Segment Start: Data for analysis
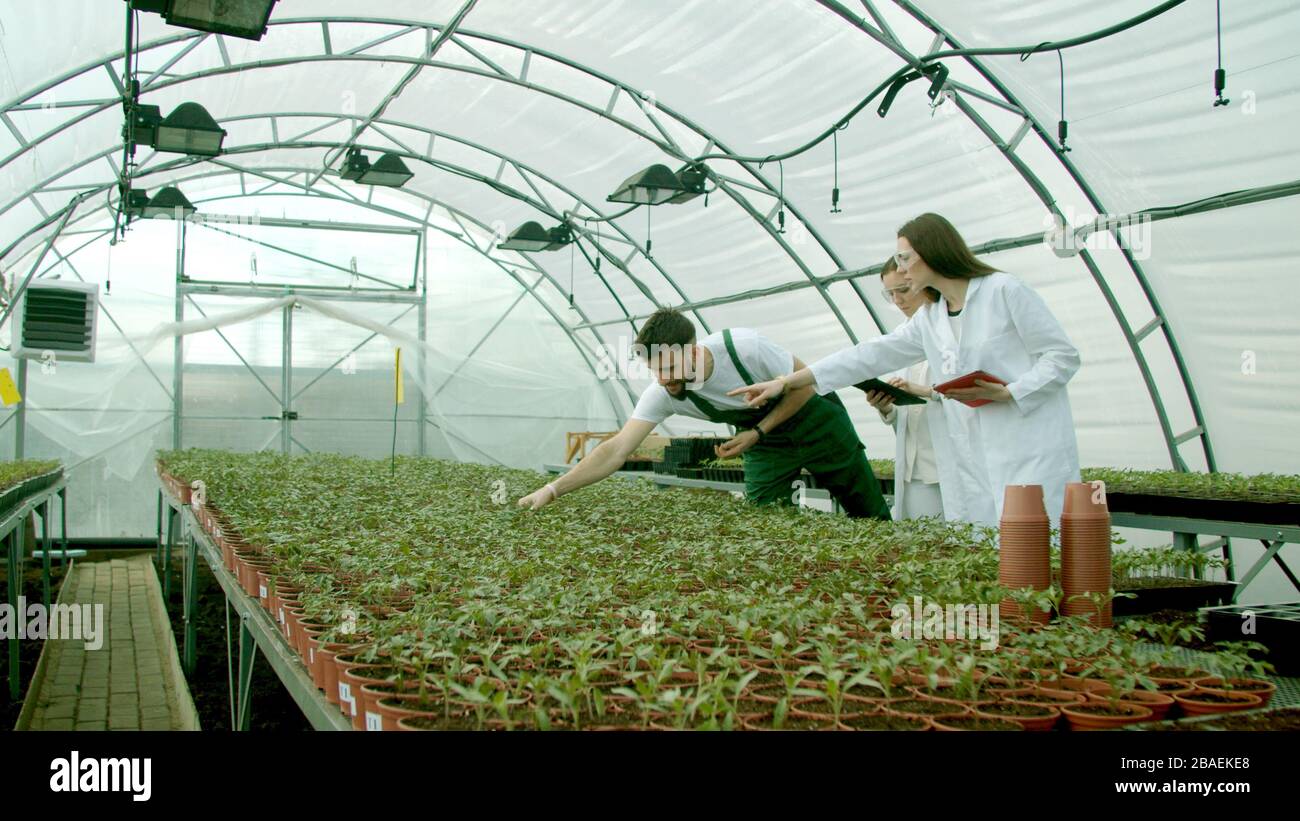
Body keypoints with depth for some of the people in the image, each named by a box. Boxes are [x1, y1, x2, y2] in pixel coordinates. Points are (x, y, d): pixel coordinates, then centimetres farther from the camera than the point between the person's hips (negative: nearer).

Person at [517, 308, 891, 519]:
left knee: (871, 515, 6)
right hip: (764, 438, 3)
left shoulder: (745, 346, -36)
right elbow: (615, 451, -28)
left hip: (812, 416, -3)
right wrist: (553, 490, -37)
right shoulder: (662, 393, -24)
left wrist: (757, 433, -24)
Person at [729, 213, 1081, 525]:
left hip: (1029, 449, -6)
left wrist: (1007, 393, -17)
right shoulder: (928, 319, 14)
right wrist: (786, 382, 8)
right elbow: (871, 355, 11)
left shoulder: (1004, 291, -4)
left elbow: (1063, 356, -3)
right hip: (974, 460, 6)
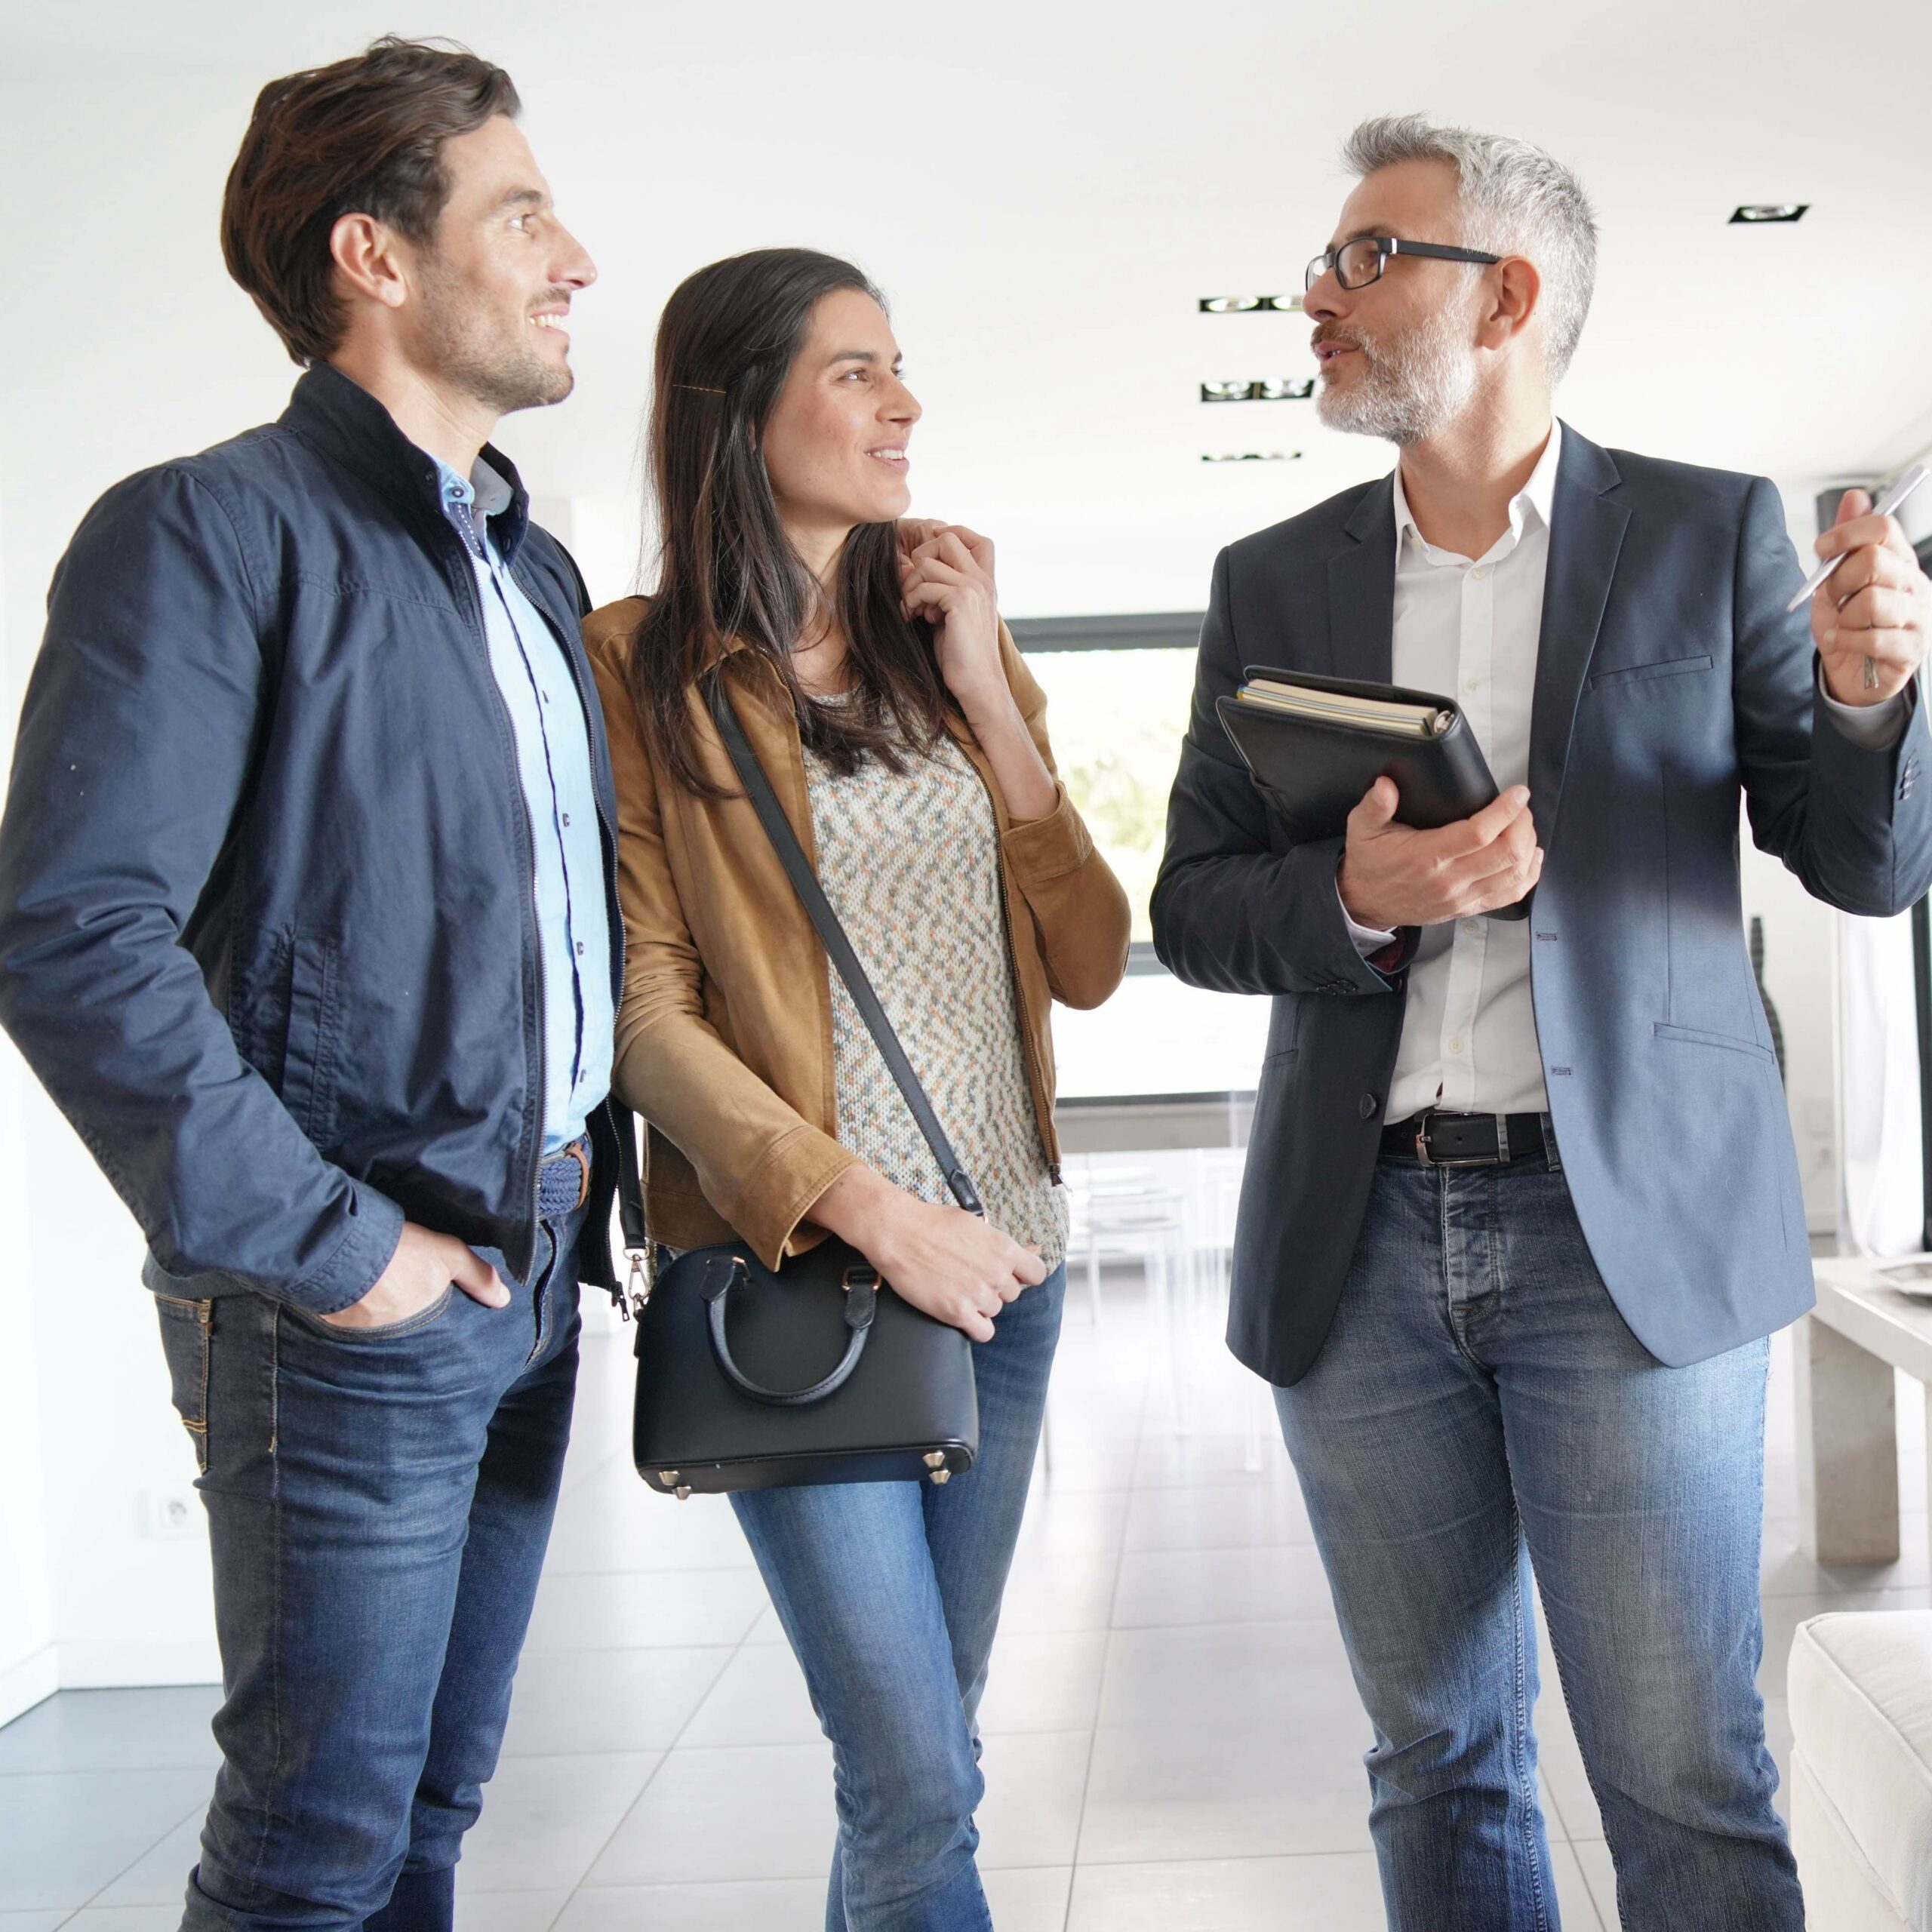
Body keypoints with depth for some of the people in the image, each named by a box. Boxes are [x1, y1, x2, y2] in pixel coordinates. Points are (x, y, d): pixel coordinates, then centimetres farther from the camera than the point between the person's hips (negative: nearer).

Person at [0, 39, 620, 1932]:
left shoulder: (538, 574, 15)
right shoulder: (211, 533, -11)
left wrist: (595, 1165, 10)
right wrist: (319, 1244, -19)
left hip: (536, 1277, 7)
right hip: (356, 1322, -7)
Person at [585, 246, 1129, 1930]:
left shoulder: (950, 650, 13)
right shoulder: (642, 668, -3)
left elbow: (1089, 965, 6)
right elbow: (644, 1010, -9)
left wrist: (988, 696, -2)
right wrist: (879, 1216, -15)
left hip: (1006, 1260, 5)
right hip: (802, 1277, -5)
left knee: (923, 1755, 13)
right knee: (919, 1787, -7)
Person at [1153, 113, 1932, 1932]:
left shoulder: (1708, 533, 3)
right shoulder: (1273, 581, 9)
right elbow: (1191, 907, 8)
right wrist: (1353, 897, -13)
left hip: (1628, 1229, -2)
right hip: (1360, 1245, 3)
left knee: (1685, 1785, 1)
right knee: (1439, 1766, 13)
Segment End: Data for analysis
◆ **Task directions**:
Transcribe all entries above exactly. Drop the pictures.

◆ **Output for this exercise**:
Body keypoints with depth for some of the people in the image, each named by a box. Boxes are [x1, y1, x2, y2] in pixel coordinates. Points are (x, y, d): pixel coordinates, then centimetres farther from the camera than the point between the person's hips (negative: nearer).

Person at [517, 308, 891, 519]:
left knee: (871, 515, 6)
right hip: (764, 438, 3)
left shoulder: (745, 346, -36)
right elbow: (615, 451, -28)
left hip: (812, 416, -3)
right wrist: (553, 490, -37)
right shoulder: (662, 393, -24)
left wrist: (757, 433, -24)
Person at [729, 213, 1081, 525]:
left hip: (1029, 449, -6)
left wrist: (1007, 393, -17)
right shoulder: (928, 319, 14)
right wrist: (786, 382, 8)
right elbow: (871, 355, 11)
left shoulder: (1004, 291, -4)
left elbow: (1063, 356, -3)
right hip: (974, 460, 6)
Body keypoints with depth for some of the people in the image, each named by a box. Boxes are [x1, y1, x2, y2] in pixel coordinates. Points are (x, y, d): pixel coordinates, then centimetres farther from the camera than the point between the person's hips (negative: nearer).

Person at [0, 39, 620, 1932]:
left shoulder: (538, 574, 15)
right shoulder: (211, 533, -11)
left wrist: (595, 1165, 10)
right wrist: (319, 1244, -19)
left hip: (536, 1277, 7)
right hip: (356, 1322, -7)
Person at [585, 246, 1129, 1930]:
left shoulder: (950, 650, 13)
right shoulder: (642, 668, -3)
left elbow: (1089, 965, 6)
right elbow: (644, 1010, -9)
left wrist: (988, 696, -2)
right wrist: (879, 1216, -15)
left hip: (1006, 1260, 5)
right hip: (802, 1277, -5)
left knee: (923, 1755, 13)
right knee: (919, 1787, -7)
Person at [1153, 113, 1932, 1932]:
left shoulder: (1708, 533, 3)
right shoulder: (1273, 581, 9)
right elbow: (1191, 907, 8)
right wrist: (1353, 897, -13)
left hip: (1628, 1229, -2)
right hip: (1360, 1245, 3)
left knee: (1685, 1785, 1)
right knee: (1439, 1766, 13)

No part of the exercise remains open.